Ее воркотня ничуть меня не утешила.
«Подержи его, пока я расстегнусь», — сказала она — уже не Розе, а дяде Конраду. Мотивы у нее, вне всякого сомнения, были обычные: вызвать зависть в тете Розе, позабавить Дедушку и обратить в соляной столп дядю Конрада, который теперь уже никак не мог отвертеться. Она расстегнула пеньюар, пожаловавшись между делом на то, как ей досаждает переизбыток молока: черт знает во что превратилась вся одежда, бока болят, надо бы ей кормить меня почаще. При этом на руки она меня сразу брать не стала, а просто, под этакий вот разговор, нагнулась ко мне, помяла в ладони грудь и предложила мне уже набухший под ее пальцами и налившийся молоком вожделенный сосок. Дядю Конрада, согласно всеобщему единодушному мнению, ни разу не видели настолько пунцовым ни до, ни после этого случая.
«Вот чего мой Сладенький хочет, — сказала Андреа, освобождая его наконец от страшного бремени.

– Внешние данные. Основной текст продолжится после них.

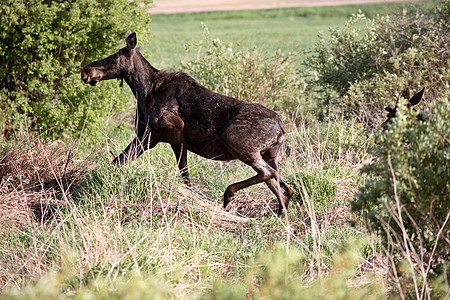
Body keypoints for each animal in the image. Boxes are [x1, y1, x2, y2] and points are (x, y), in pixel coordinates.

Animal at [81, 31, 294, 216]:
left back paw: (228, 194)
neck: (143, 91)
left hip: (236, 140)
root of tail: (282, 128)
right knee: (284, 186)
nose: (86, 71)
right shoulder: (146, 137)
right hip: (268, 154)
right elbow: (116, 162)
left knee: (270, 174)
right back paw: (279, 213)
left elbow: (185, 175)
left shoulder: (176, 134)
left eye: (115, 56)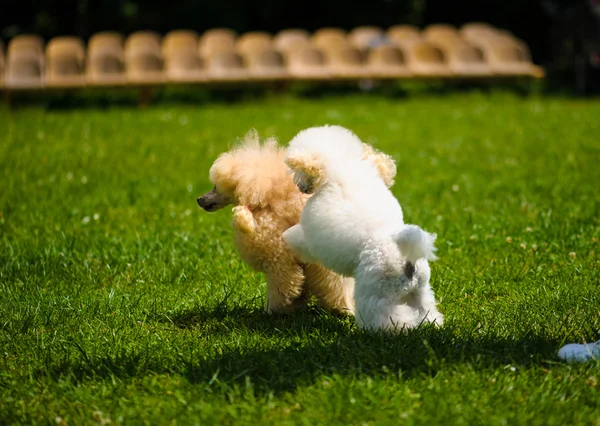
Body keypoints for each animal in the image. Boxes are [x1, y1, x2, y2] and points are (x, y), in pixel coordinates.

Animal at [284, 125, 442, 332]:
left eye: (299, 172)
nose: (299, 186)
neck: (344, 167)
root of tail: (407, 261)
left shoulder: (313, 239)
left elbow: (301, 240)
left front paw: (286, 237)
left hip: (376, 292)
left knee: (387, 316)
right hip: (420, 289)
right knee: (427, 310)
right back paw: (432, 324)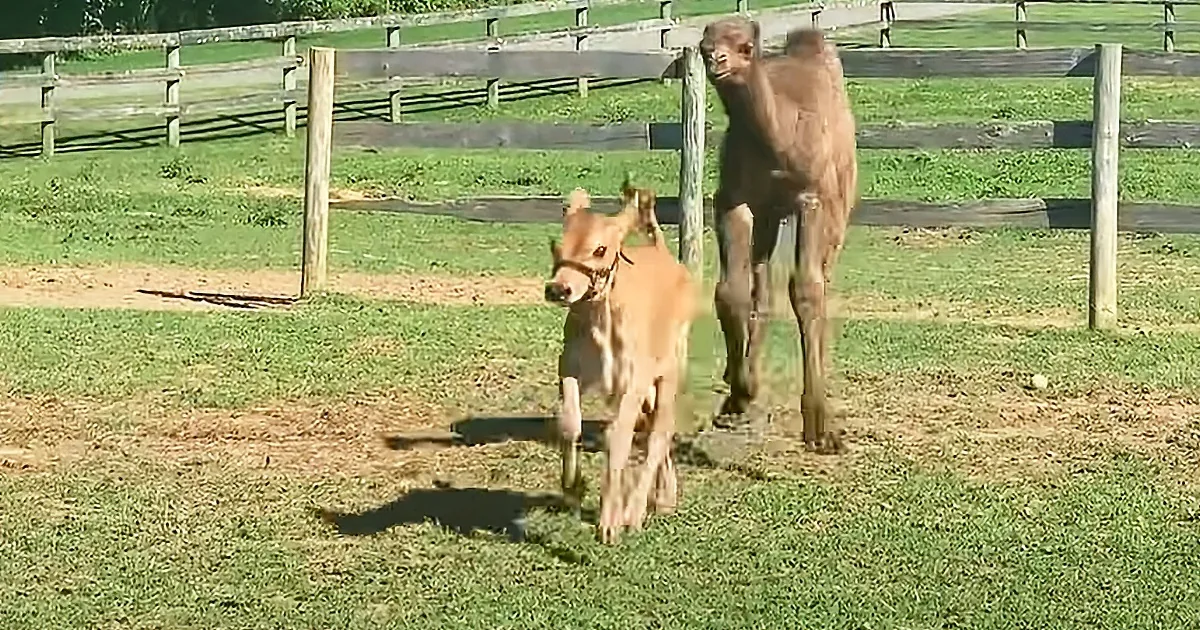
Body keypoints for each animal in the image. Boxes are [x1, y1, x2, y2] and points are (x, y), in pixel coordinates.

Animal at [698, 19, 859, 453]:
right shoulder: (733, 198)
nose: (715, 59)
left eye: (745, 46)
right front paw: (739, 393)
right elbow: (731, 291)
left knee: (821, 280)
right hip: (769, 216)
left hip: (839, 206)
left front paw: (820, 427)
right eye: (704, 44)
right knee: (763, 289)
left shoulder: (812, 197)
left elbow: (805, 290)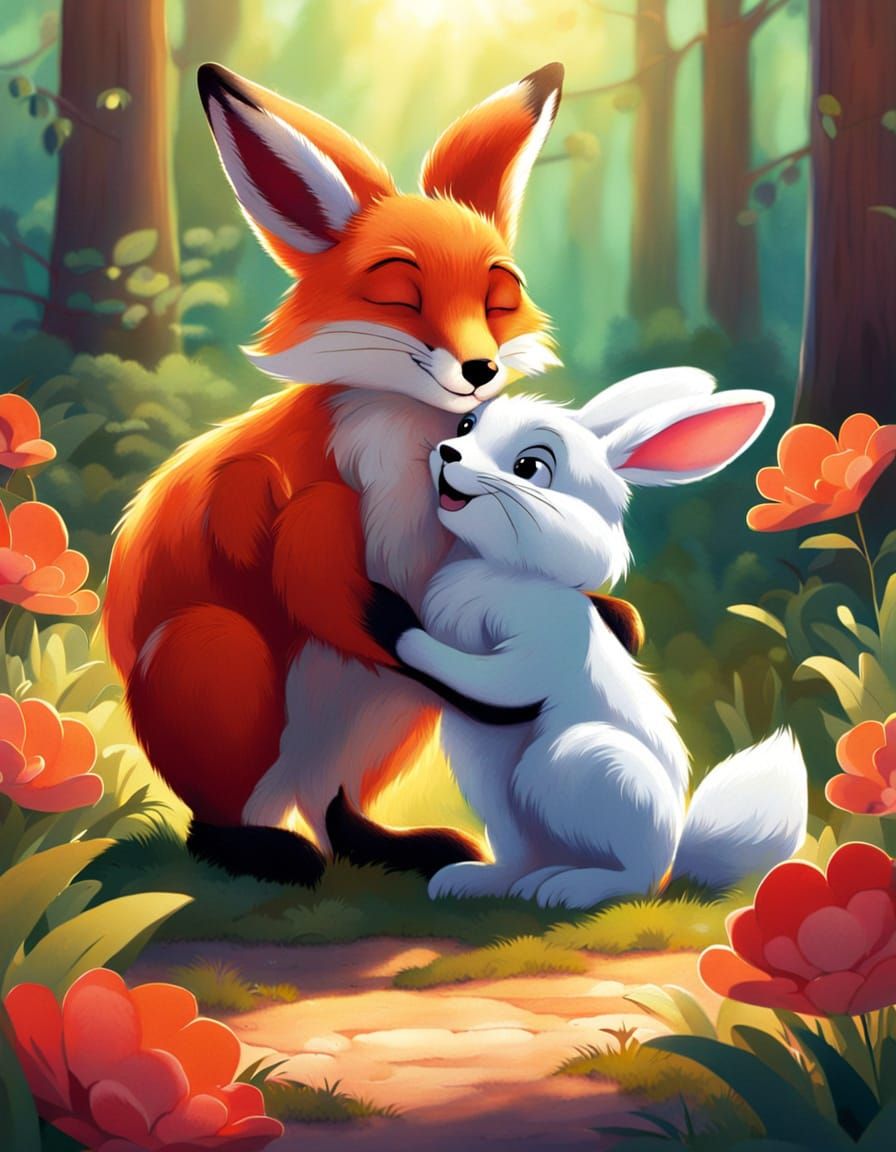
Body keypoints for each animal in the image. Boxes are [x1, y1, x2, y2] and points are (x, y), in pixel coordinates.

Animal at [103, 62, 567, 883]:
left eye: (499, 297)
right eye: (400, 292)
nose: (479, 369)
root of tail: (288, 791)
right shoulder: (314, 512)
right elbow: (322, 580)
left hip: (382, 727)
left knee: (338, 813)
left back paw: (397, 847)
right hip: (212, 651)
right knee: (221, 824)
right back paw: (269, 853)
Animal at [364, 373, 808, 907]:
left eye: (530, 467)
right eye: (467, 424)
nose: (449, 452)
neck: (500, 568)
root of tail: (675, 847)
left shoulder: (547, 639)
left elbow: (492, 677)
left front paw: (388, 619)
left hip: (576, 764)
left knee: (636, 877)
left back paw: (572, 889)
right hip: (495, 795)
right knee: (522, 857)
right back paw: (481, 881)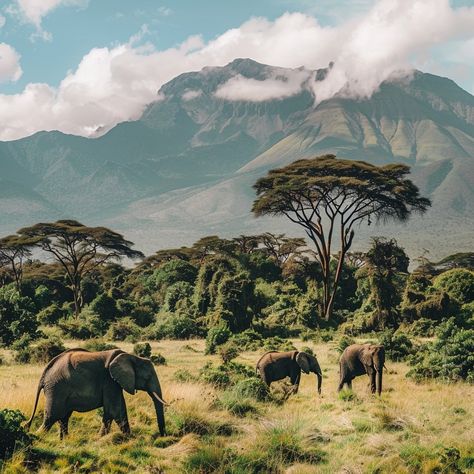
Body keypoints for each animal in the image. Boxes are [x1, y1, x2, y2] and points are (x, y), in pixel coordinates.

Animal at [25, 346, 168, 438]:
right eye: (147, 377)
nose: (163, 436)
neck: (132, 357)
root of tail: (45, 373)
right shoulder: (109, 380)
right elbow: (114, 410)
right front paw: (124, 438)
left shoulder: (115, 383)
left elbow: (119, 408)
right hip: (56, 388)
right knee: (53, 416)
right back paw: (37, 437)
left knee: (64, 417)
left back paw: (65, 440)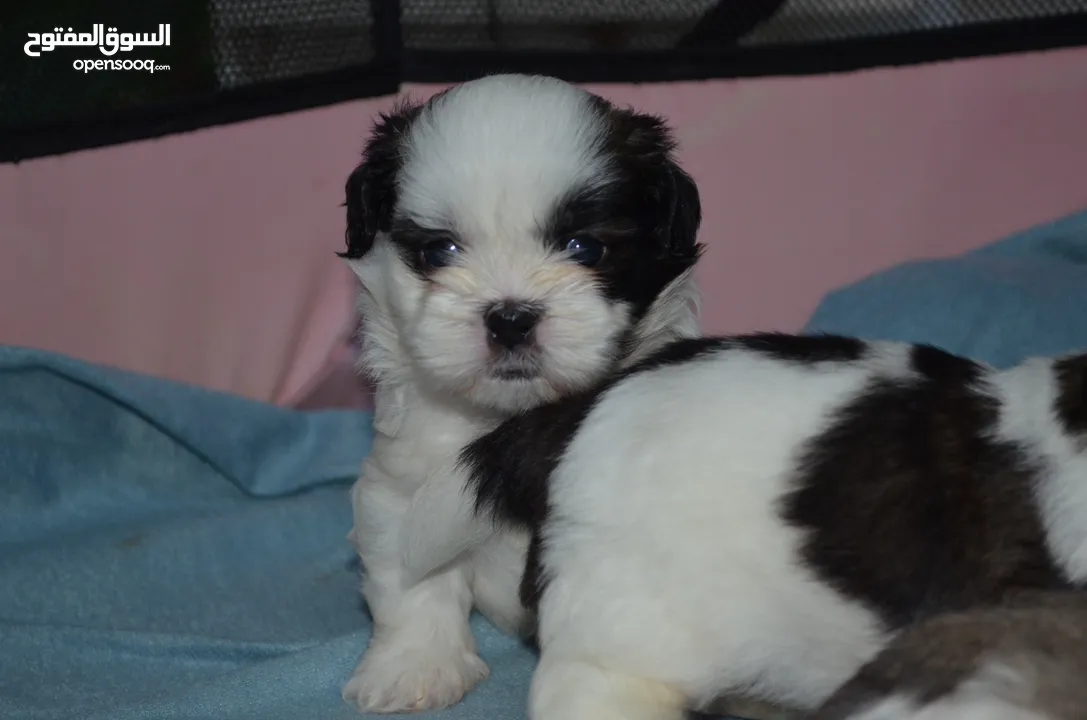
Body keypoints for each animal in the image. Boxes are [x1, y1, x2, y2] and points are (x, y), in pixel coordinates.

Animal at [339, 74, 704, 717]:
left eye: (584, 247)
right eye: (439, 251)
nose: (510, 318)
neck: (515, 418)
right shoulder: (404, 484)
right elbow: (411, 580)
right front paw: (415, 670)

И, обращаясь уже ко всей честной компании, заявила: — Такое, знаете ли, приятное чувство: там какой-то нерв или я не знаю что там такое, но идет отсюда — и прямо сами-знаете-куда».

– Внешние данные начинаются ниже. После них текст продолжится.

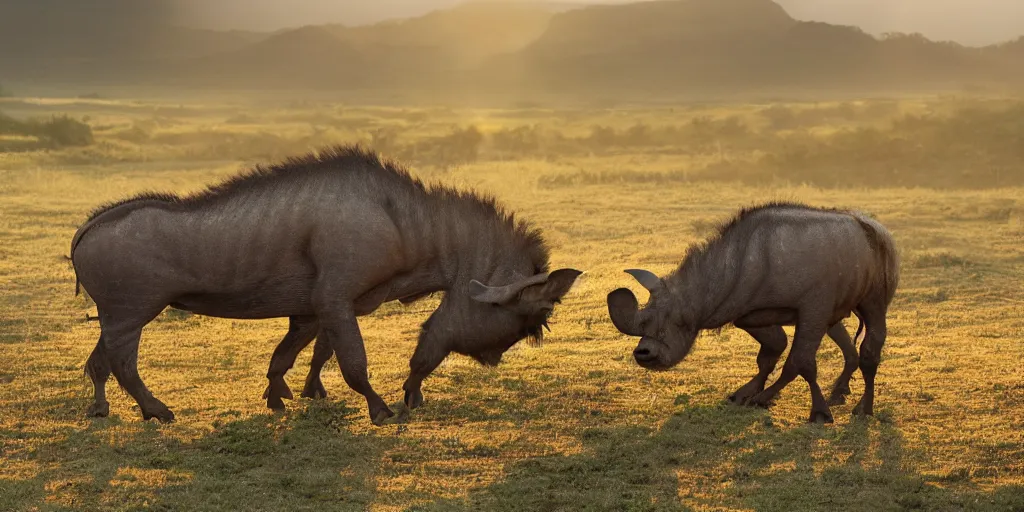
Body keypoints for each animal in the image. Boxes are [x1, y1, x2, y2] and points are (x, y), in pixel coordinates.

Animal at [70, 146, 585, 425]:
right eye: (522, 318)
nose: (494, 359)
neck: (408, 223)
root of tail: (87, 229)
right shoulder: (334, 301)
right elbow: (353, 362)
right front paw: (381, 409)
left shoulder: (323, 309)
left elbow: (302, 354)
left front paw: (286, 395)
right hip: (132, 316)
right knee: (122, 364)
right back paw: (156, 409)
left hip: (115, 317)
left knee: (98, 362)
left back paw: (101, 408)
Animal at [602, 201, 901, 421]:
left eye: (673, 324)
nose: (644, 354)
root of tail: (875, 229)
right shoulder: (750, 314)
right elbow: (771, 352)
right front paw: (745, 395)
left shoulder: (813, 308)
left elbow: (800, 362)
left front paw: (816, 413)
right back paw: (839, 394)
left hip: (876, 284)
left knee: (871, 336)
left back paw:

«Schaemt euch!» [4] ,— вскричала тетя Роза.
«Ja, конечно, — радостно отозвался Дедушка, — об этом она и говорит!»
«Да нет, правда, она ведь и сама не хуже моего знает, что это такое. Конечно, знает, правда, Кристиночка? А Мамочка любит кормить своего маленького мужичка, смотрите, как вцепился, бедная крошка…» Тут ее внезапно осенила печаль; она прижала меня к себе, закутала пеньюаром; и слезы ее окропили мой лоб и ее кормящую грудь. «Ах, Конрад, кем он станет, когда подрастет? Такой же бедной сироткой в бурном и неласковом мире, как сейчас?»
4
Букв. «Как тебе не стыдно!» (нем.)-, нижеследующий каламбур основан на том, что Scham по-немецки — не только «стыд», но и, так сказать, «срам», вульва.

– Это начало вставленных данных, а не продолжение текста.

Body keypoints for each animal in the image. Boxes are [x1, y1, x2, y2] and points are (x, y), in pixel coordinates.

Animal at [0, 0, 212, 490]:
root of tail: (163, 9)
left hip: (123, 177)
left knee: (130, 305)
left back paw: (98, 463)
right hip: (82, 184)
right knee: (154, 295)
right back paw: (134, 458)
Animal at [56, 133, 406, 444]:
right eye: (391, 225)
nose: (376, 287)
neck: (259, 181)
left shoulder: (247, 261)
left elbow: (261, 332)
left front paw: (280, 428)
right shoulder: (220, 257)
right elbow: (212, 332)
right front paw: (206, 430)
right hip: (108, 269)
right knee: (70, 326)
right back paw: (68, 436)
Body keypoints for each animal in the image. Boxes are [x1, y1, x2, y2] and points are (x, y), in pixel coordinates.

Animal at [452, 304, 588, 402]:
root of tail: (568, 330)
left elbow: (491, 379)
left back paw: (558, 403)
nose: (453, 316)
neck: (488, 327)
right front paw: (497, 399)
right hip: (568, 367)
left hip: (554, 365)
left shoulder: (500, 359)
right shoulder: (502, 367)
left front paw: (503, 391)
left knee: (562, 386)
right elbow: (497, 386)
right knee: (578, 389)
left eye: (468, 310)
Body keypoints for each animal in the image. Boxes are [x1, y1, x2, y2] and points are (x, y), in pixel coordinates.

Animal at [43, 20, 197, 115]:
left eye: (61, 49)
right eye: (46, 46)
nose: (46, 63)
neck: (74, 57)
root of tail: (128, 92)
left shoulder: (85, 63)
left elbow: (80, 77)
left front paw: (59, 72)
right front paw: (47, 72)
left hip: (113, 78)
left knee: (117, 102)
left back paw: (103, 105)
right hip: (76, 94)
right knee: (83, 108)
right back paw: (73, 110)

«Ах! Ах!» — Роза кинулась, чтобы обнять ее и утешить.
Дедушка затянулся и зачмокал своей пенковой трубкой, которая между тем давно погасла.
«Если будешь продолжать в том же духе, — деревянным голосом сказал дядя Конрад, — он скоро дорастет до того, что сможет сам себе выбрать имя». Мой дядя преподавал в пятом классе восточно-дорсетской школы, той самой, где Гектор был директор, пока не загремел в психушку, — а летом он продавал вразнос энциклопедии и настраивал пианино. Всю жизнь он старался смотреть на вещи в самом широком контексте; так, чтобы всякая часть гармонировала со всякой другой частью целого, чтобы ритм резонировал ритму; и с чисто немецкой прямотой никогда не скрывал от нас информации, которая могла бы оказаться уместной и небесполезной. «У американских индейцев, — возгласил он на этот раз, — существовало весьма здравое правило. Они никогда не давали мальчику имени сразу, сгоряча. И знаете, что они делали? Они наблюдали за ним, чтобы понять, кто он такой и что из себя представляет. Они ждали знака, который подсказал бы, как его назвать».
Дедушка чиркнул кухонной спичкой о ноготь большого пальца и раскурил трубку.
«В этом есть свой смысл, — настаивал дядя Конрад, — Откуда вам знать, какое имя подойдет человеку, если вы с ним практически не знакомы?»
Его обычную аудиторию составляла тетя Роза; но сейчас она была занята Андреа и ничего ему на это не ответила.
«А некоторые называют своих детей исходя из того, какими они их себе представляют. Смелый охотник, и так далее».
«Или кинозвезда», — внесла свою лепту Матушка, благосклонно позволив Розе вытереть ей глаза.